I’d like to be able to set up a large number (~100) of virtualenvs on a single system. Many of these virtualenvs will share the same dependencies of the same version although some may have different versions of those dependencies. Suppose I have envs A, B and C all using requests 2.20.0 and env D using 2.22.0.
If I simply run pip installs for all of the envs, I’ll have three copies of requests 2.20.0 on my file system. Is there any standard pattern to avoid that wasted disk space? So for example to have the actual requests 2.20.0 sit in some sort of cache and have each of the virtualenvs either symlink to that folder from its site-packages or to reference that folder with a line in a .pth file.

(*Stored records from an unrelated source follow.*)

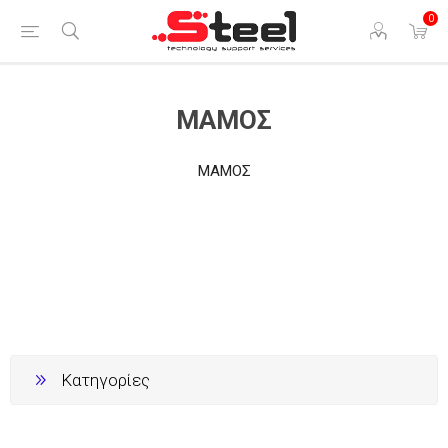
0
ΜΑΜΟΣ
ΜΑΜΟΣ
Κατηγορίες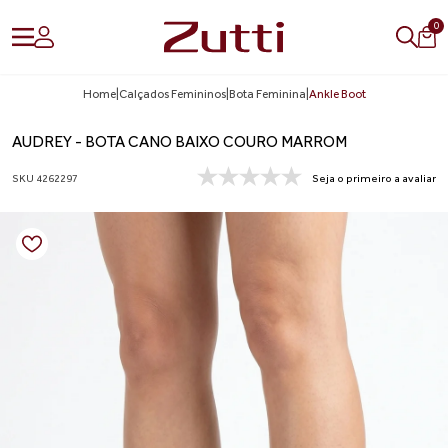
0
Home
|
Calçados Femininos
|
Bota Feminina
|
Ankle Boot
AUDREY - BOTA CANO BAIXO COURO MARROM
SKU 4262297
Seja o primeiro a avaliar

Sort of the equivalent of pip install -e but against a local cache of packages.
Doing this would also make spinning up a new virtualenv that includes most of the same packages super fast as they wouldn’t need to be downloaded from anywhere, copied or installed.
Each package is installed in its own prefix with a unique hash, and packages “in” and environment are symlinked into a common prefix for that environment. There will be only as many installs of each package as you have unique configurations for it.
We also do the virtualenv trick, where we copy the python interpreter (and a few other things) into place so that python thinks it lives in the env, but everything else is just pointers back to the original packages. Practically speaking, that just means you can use pip in a spack env if you want to mix the two.
More on spack here. See also the tutorial on environments.
See Python’s documentation chapter on “Site-specific configuration hook” for the details on what the effect of the *.pth exactly is. In short it adds the location of the pool directory to Python interpreter’s sys.path list. This way packages installed in this directory can be imported. This file can be added to as many site-packages as one wants, and the pool can be shared between virtual environments. This probably has a lot of limitations. But with some clever wrapping code around pip it could probably get somewhat useful, depending on the exact requirements.
This leads to the OP’s scenario where we have 100’s to 1000’s of virtualenv per robot. Most with identical dependencies. This leads to our deployment artifacts being very large.
Not much, no (mostly because it is not an annoyance for my use cases). Many things have changed in Python’s packaging ecosystem since 2020, maybe there are fresh ideas now. You could start a new thread (linking to this one), see if if the state of the art has progressed in 4 years. I do not recall having seen anything new in this specific area recently.